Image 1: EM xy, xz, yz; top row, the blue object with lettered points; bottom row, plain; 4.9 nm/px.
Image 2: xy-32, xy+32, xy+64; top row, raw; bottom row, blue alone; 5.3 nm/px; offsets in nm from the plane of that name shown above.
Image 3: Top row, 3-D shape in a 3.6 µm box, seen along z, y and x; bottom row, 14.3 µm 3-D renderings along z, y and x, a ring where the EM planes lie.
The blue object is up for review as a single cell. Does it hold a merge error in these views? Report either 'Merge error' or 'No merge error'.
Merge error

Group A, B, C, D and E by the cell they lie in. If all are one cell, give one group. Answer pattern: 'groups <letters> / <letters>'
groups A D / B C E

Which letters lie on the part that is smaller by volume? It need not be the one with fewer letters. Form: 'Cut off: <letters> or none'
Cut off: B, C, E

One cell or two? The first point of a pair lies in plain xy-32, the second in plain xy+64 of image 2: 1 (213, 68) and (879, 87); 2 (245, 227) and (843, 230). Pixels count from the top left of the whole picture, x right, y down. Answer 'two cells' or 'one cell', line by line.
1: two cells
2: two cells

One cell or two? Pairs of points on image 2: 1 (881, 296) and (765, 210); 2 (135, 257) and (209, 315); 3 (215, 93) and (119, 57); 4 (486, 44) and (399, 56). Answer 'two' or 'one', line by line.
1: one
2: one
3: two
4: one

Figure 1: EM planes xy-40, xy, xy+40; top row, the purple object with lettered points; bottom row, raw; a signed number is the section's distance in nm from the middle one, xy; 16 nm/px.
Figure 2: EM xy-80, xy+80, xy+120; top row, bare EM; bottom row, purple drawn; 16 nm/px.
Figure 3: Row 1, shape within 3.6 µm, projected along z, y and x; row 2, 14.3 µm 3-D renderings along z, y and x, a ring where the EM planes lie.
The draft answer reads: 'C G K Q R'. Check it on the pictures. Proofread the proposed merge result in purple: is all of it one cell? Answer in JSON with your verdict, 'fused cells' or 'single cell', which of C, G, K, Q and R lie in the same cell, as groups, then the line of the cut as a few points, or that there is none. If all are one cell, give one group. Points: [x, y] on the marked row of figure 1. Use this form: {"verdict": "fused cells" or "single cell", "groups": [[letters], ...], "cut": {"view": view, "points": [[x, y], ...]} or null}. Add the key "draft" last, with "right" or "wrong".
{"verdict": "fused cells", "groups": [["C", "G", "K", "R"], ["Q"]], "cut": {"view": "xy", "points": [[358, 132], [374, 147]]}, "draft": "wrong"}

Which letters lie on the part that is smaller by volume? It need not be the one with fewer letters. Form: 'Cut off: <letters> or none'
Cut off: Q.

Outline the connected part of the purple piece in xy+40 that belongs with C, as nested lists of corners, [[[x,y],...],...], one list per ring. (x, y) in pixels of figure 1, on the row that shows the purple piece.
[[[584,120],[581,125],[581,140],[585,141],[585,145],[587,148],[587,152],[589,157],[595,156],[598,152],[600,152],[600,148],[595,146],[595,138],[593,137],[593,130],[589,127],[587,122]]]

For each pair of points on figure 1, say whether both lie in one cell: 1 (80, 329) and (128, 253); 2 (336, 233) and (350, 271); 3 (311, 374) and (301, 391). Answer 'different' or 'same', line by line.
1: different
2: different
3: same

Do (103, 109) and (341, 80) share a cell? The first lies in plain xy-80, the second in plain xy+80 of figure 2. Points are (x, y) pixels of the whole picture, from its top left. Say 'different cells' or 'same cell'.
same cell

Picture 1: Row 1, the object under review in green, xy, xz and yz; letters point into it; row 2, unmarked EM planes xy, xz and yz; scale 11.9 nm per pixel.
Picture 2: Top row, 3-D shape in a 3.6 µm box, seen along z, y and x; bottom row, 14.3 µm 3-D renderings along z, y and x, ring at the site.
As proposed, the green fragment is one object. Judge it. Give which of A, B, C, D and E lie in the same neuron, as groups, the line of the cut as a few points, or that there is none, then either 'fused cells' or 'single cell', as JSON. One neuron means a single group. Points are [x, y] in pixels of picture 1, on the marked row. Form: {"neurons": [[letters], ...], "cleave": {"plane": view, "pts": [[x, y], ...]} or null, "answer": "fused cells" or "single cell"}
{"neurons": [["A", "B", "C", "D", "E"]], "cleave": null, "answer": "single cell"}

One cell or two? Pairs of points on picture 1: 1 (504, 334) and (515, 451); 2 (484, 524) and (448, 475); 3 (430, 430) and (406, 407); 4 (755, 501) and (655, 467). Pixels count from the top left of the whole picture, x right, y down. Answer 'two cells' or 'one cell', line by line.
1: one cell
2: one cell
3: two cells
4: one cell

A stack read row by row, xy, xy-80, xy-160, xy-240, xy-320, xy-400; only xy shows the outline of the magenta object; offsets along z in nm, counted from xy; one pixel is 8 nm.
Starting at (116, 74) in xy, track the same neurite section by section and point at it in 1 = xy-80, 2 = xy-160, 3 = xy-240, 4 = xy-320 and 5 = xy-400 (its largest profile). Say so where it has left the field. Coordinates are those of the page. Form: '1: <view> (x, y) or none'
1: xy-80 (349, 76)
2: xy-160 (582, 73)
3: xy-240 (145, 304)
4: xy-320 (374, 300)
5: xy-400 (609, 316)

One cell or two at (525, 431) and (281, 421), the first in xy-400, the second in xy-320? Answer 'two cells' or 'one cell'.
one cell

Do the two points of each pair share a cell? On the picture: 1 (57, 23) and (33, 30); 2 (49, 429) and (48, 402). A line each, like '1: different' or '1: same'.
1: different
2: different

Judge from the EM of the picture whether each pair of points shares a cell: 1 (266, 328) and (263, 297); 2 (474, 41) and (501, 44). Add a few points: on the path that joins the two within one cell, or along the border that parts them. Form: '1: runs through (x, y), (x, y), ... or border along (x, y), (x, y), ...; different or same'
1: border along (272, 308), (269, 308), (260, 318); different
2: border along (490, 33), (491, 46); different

=-=-=

Please reproduce the lines from the line with "One cell or two? The" to the line with "Figure 1: EM", both ends included, exactly as they appear above.

One cell or two? The first point of a pair lies in plain xy-32, the second in plain xy+64 of image 2: 1 (213, 68) and (879, 87); 2 (245, 227) and (843, 230). Pixels count from the top left of the whole picture, x right, y down. Answer 'two cells' or 'one cell', line by line.
1: two cells
2: two cells

One cell or two? Pairs of points on image 2: 1 (881, 296) and (765, 210); 2 (135, 257) and (209, 315); 3 (215, 93) and (119, 57); 4 (486, 44) and (399, 56). Answer 'two' or 'one', line by line.
1: one
2: one
3: two
4: one

Figure 1: EM planes xy-40, xy, xy+40; top row, the purple object with lettered points; bottom row, raw; a signed number is the section's distance in nm from the middle one, xy; 16 nm/px.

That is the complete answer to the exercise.